Monday, May 21, 2012

Process Talk: Divya Srinivasan on Little Owl's Night


I'm so pleased to be talking to author-illustrator Divya Srinivasan about her beautiful, whimsical picture book, Little Owl's Night. which debuted last year to many glowing reviews.

Little Owl wanders around the forest, encountering a variety of animals, seeing the fog roll in, seeing the moths flutter toward the moon. Listen to this line: "Silver dust fell from their wings." So simple, and absolutely the right words. Little Owl's Night captures a young child's whimsy without ever straying into the dreaded terrain of cutesy. And the bats--don't forget to look for those bats! Welcome, Divya.

[Uma] Talk about the reversal of the usual dawn-to-dusk cycle in this book--where did that come from for you?

[Divya] I first thought about the visuals and what setting would be fun for me to draw. A night forest with twinkling stars and a bright full moon seemed beautiful and mysterious. I made the main character a little owl so we could see what all and who all he sees as he flies through a world that is cozy and familiar to him, but one that a child who is asleep at night might be curious about and would like to imagine.

[Uma] And it's a vision driven by that beautiful, wide-eyed rendition of Little Owl. Divya, how much did this change from your early visions of it?

[Divya] My first version of the book was 40 pages. In the middle section, a cat tells Little Owl that yes night is beautiful, but daytime is too. This prompts Little Owl to ask his wise mother about the daytime world unknown to him. She tells him about monkeys and lions and other animals that exist in other places. There was also a friendly witch casually flying into the night. I stuck in a lot of elements I loved and hoped for the best.

[Uma] Hear that, drafters? Raise your hand if you do this too! It's a messy business, bringing a story to the page. And then you sent a fully illustrated version off, yes?


[Divya] I fully illustrated the whole thing and sent it off. Viking Children's Books ended up wanting to publish it, but my editor said it felt like two books in one. She also thought it would be better to keep it to 32 pages. She was right. I removed that middle section, replaced it with a couple of new spreads, and was able to keep much of the rest the same.

[Uma]  There are lovely lyrical elements in the text--the fog rolling in, that silver dust that captivated me. My favorite lines of all are probably these:
"Little Owl sat on his branch.
How he loved the night forest!"
How did you end up balancing poetic language with the young child's sensibility in which this book is so squarely grounded?

[Divya] Thank you! I've mainly been an illustrator and animator, working in visuals, and this was my first attempt at having writing published. I've always kept a journal and, among other things, I write down ideas for scenes and word combinations I like, hoping to use them in a project someday.

My editor really wanted the pictures to stand out without heavy text getting in the way visually. And I loved that. I'm naturally wordy I think, but I also love whittling sentences down to what is essential, finding just the right words that would be fun to hear as well as to read aloud.
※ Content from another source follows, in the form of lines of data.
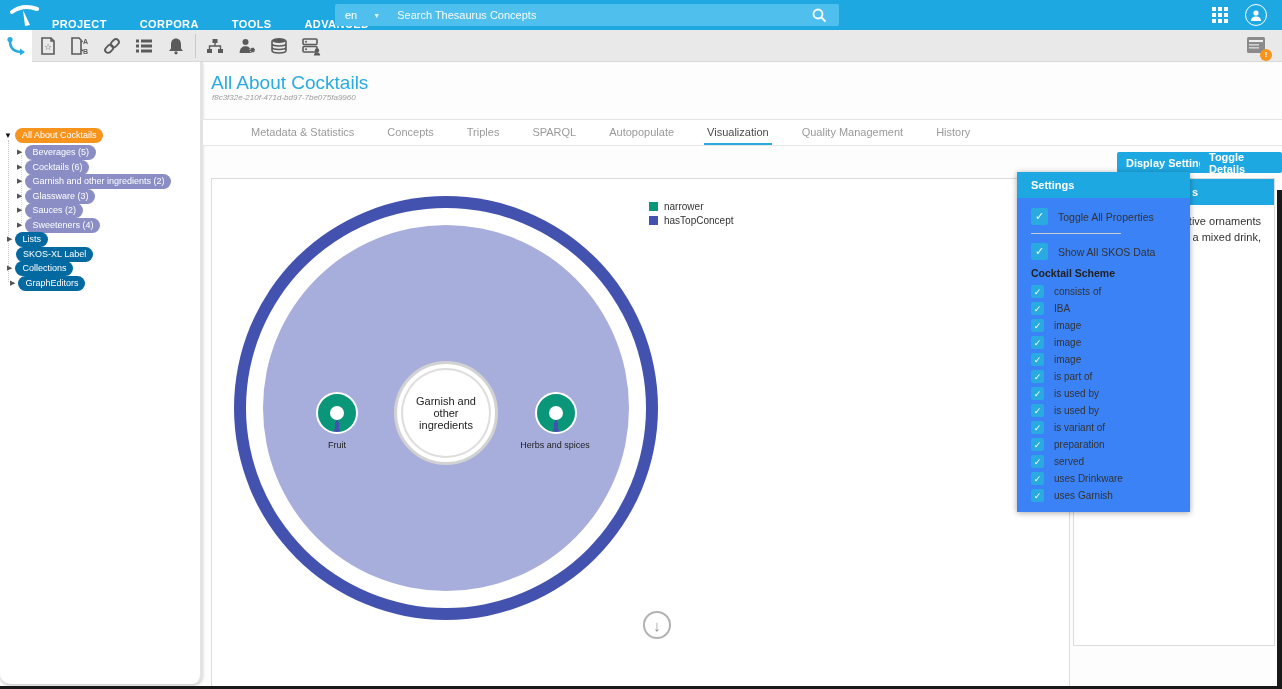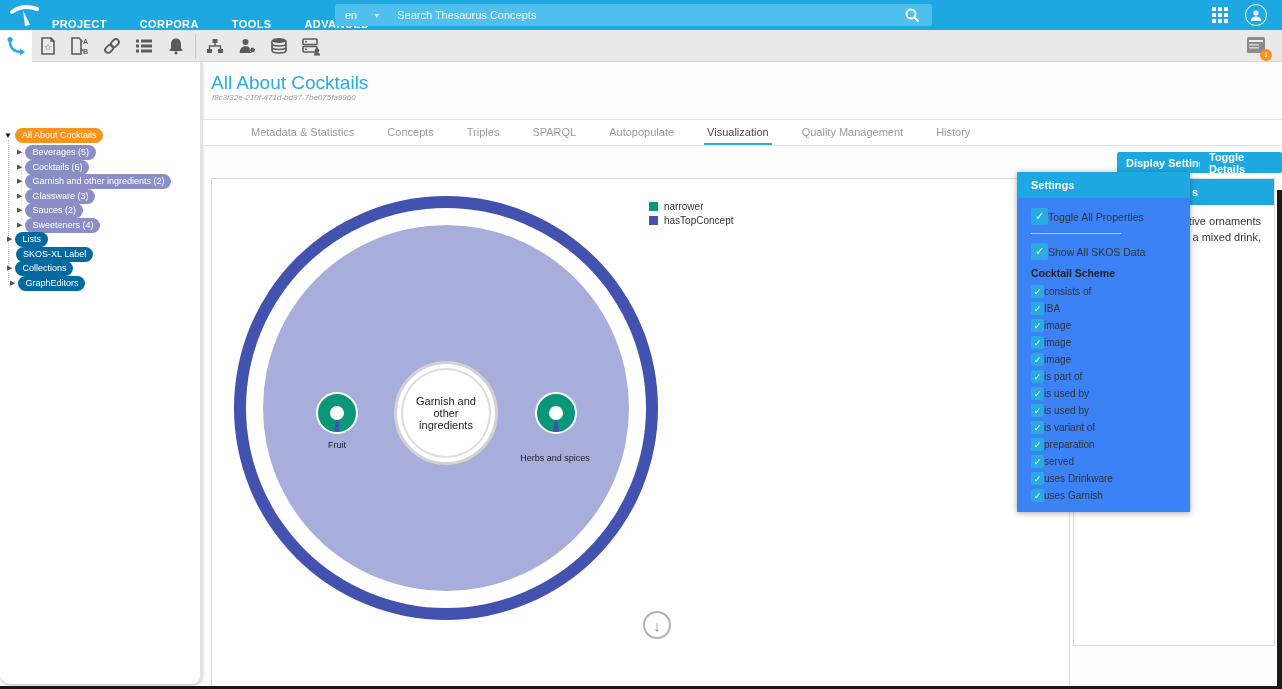--- a/index.html
+++ b/index.html
@@ -12,7 +12,7 @@
   .logo { position:absolute; left:10px; top:3px; }
   .menu { position:absolute; left:52px; top:0; height:30px; display:flex; align-items:flex-end; gap:33px; }
   .menu-item { color:#fff; font-size:11px; font-weight:bold; letter-spacing:.4px; cursor:pointer; }
-  .searchbar { position:absolute; left:335px; top:4px; width:597px; height:22px; background:#4FC0ED; border-radius:2px; display:flex; align-items:center; color:#fff; font-size:11px; }
+  .searchbar { position:absolute; left:335px; top:4px; width:504px; height:22px; background:#4FC0ED; border-radius:2px; display:flex; align-items:center; color:#fff; font-size:11px; }
   .search-lang { margin-left:10px; }
   .search-caret { margin-left:16px; font-size:7px; opacity:.85; }
   .search-ph { margin-left:17px; opacity:.95; }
[Uma] Want to talk about your next book?

[Divya] I'm working on final illustrations for my next picture book, which is about an octopus. Again, I started thinking about the visuals first, and an underwater setting seemed rich with possibilities for colors, forms, and alien-looking animals. The more I learned about the octopus, I knew that had to be the main character: shy, curious, camouflaging, shape shifting. We're still figuring out the title, but Viking Children's Books is set to release it in Summer 2013.

[Uma] Congratulations, and thanks for stopping by WWBT, Divya! Looking forward to your next. I hope to have you back here when you're closer to publication date.

1 comment:

  1. Yes...Great talk about your process, Divya...again and again, we must learn that art is an act of faith.